Dr Banerjee never took his eyes off India and his insights were not restricted to poverty alone. When he was invited to speak at the 2015 ET Global Business Summit, he minced no words in pointing out that our “financial sector, our banking sector is broken like nobody’s business, more broken than it has ever been, in my view, and in that form, I do feel that we are in, I think, the people who need the money in infrastructure sector are massively in debt… The bad news is that even if people came to us with tonnes of money to lend, I do not think we are in a position to borrow… we do not have the kind of equity that we should have had. One of the consequences of that is that the last four years, a very large number of infrastructure and power companies that are on paper probably still not bankrupt are, in effect, I think, bankrupt. That is our fundamental problem, unless we solve that problem, all the capital sloshing around is not going to go anywhere.”

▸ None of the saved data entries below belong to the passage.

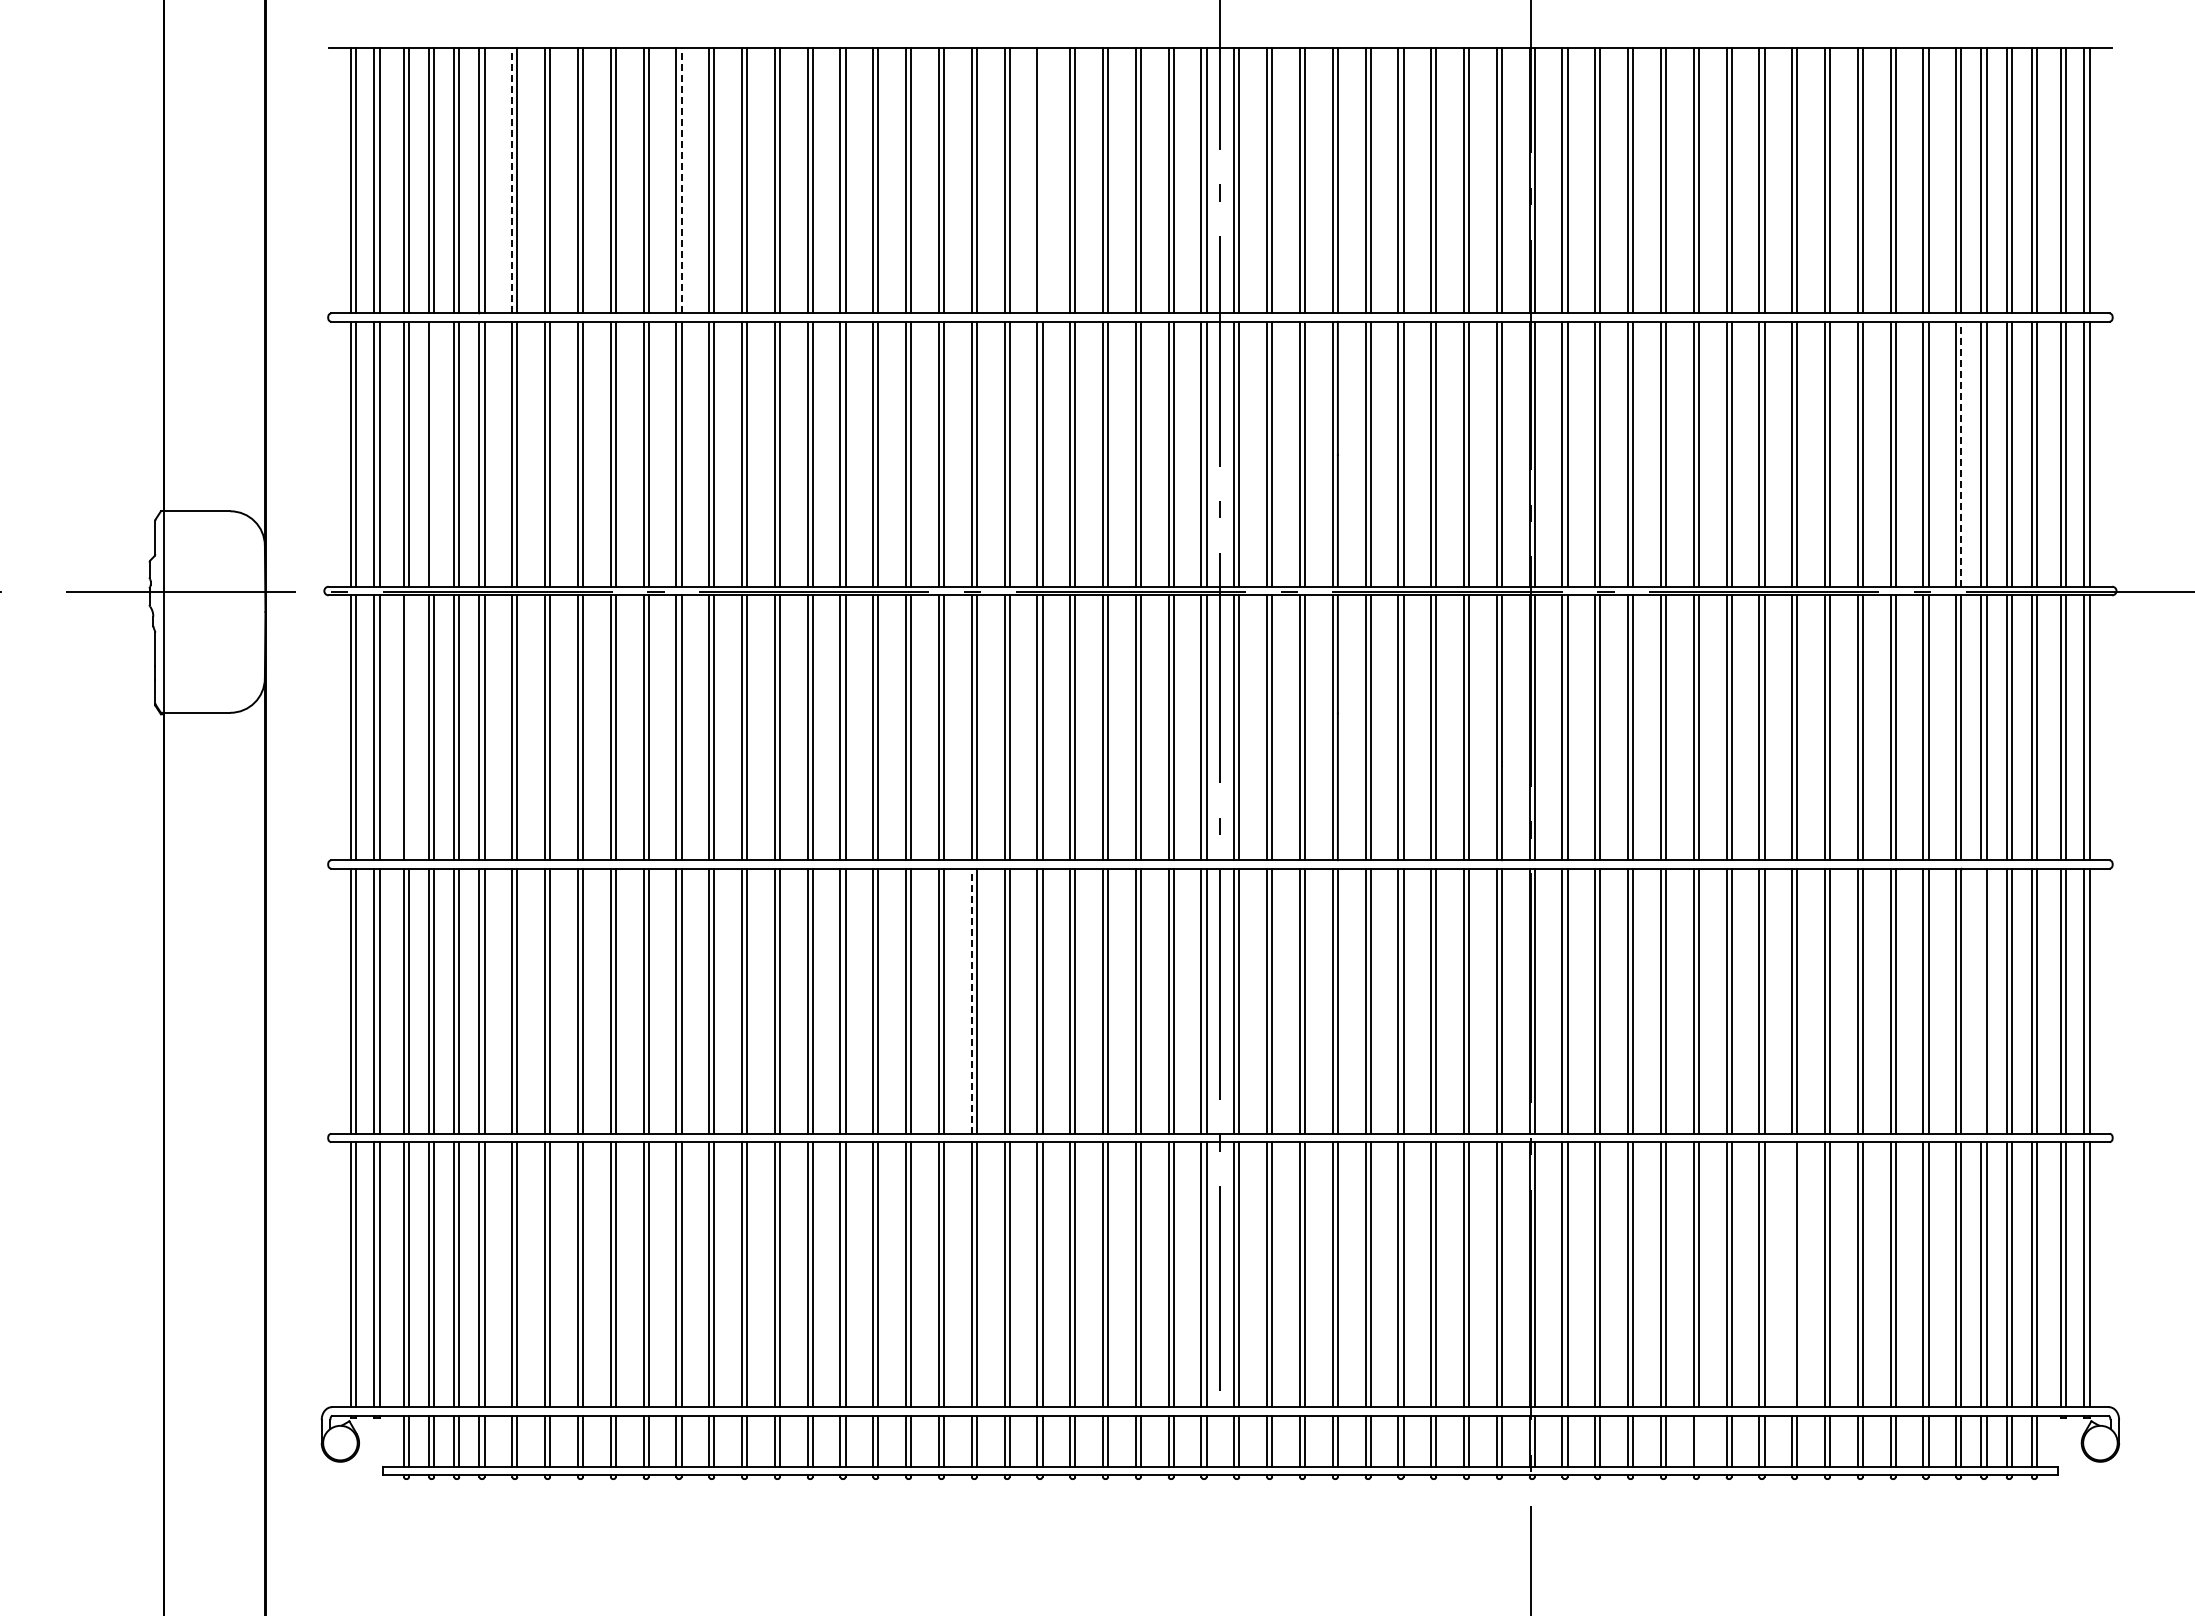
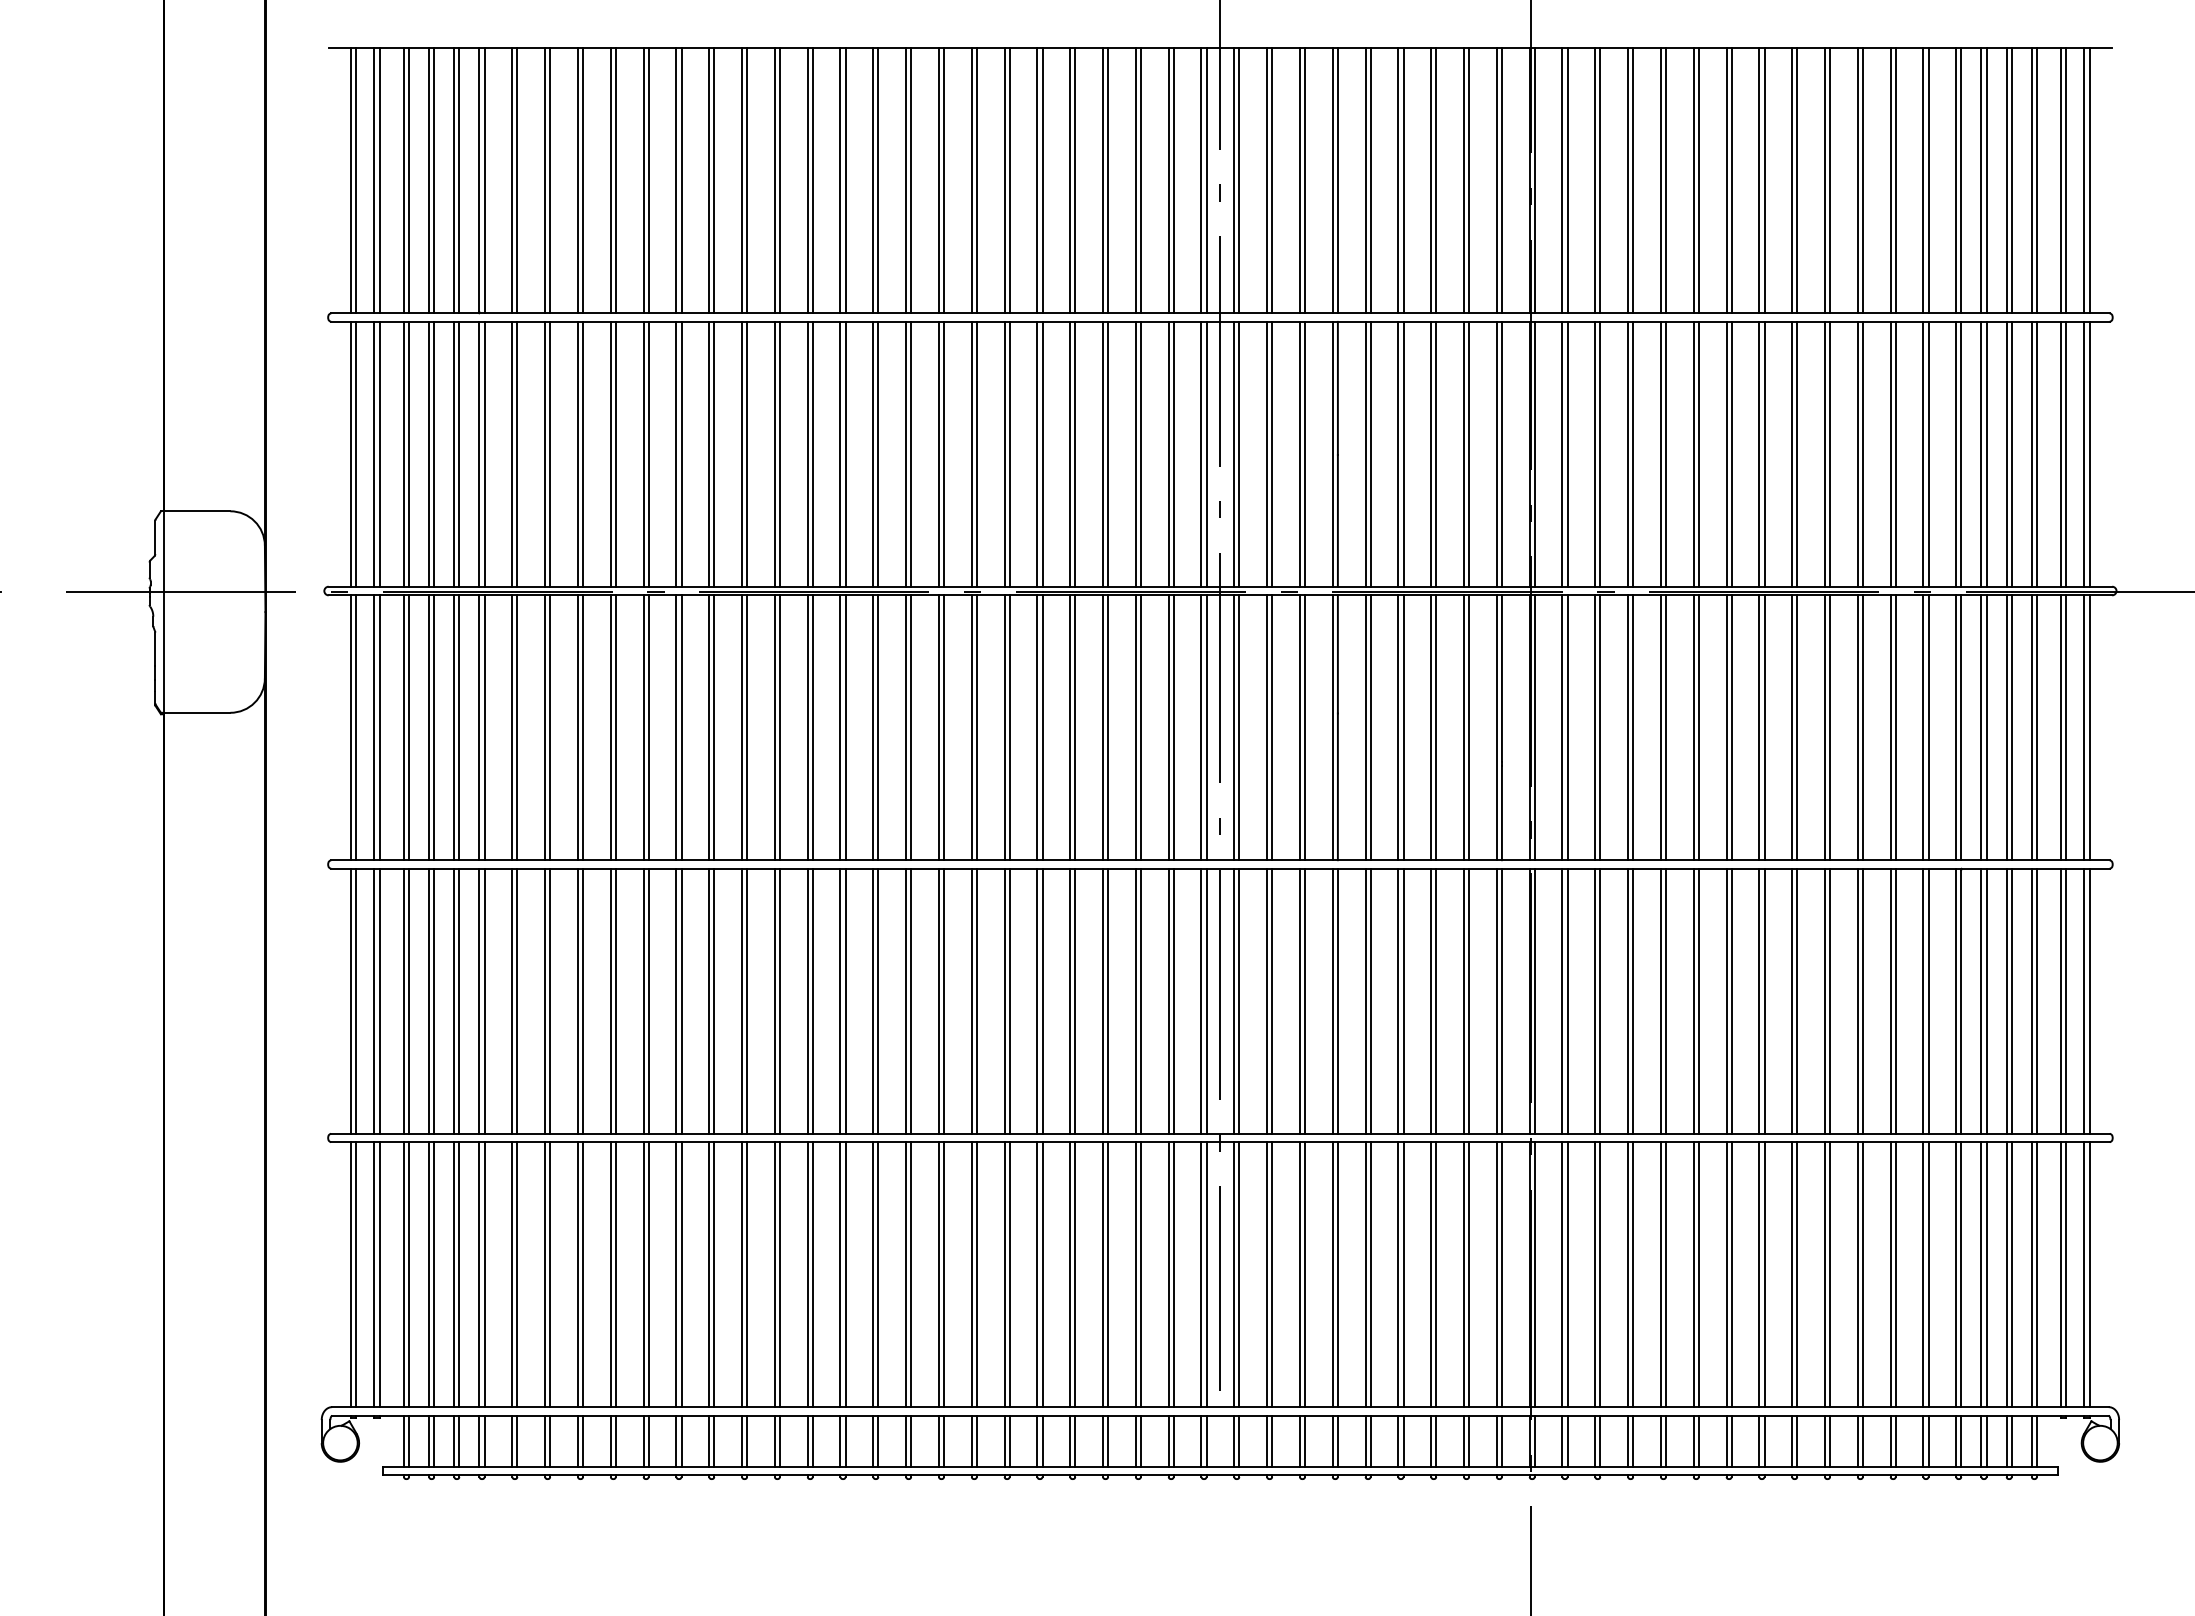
line at (512, 180): dashed -> solid
line at (681, 180): dashed -> solid
line at (1042, 180): none -> present
line at (434, 453): none -> present
line at (1961, 453): dashed -> solid
line at (409, 727): none -> present
line at (971, 1000): dashed -> solid
line at (1981, 1000): none -> present
line at (1792, 1274): none -> present
line at (1698, 1440): none -> present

He had prophesied that a huge bailout of the banking sector would be needed and that the danger lay in doing too little or being too conservative. Four years down the line, little has changed. Corporate debt has only risen and the term “non-performing assets”, or NPAs, of banks has become common parlance.

He has also been critical of the Narendra Modi government’s economic policies, particularly demonetisation and GST implementation. Sadly, neither his advice on macro-economic issues nor his research on poverty will find any official takers in his country of origin. On the other hand, millions of Indians would perhaps now be inspired to read his work and maybe find inspiration for the future.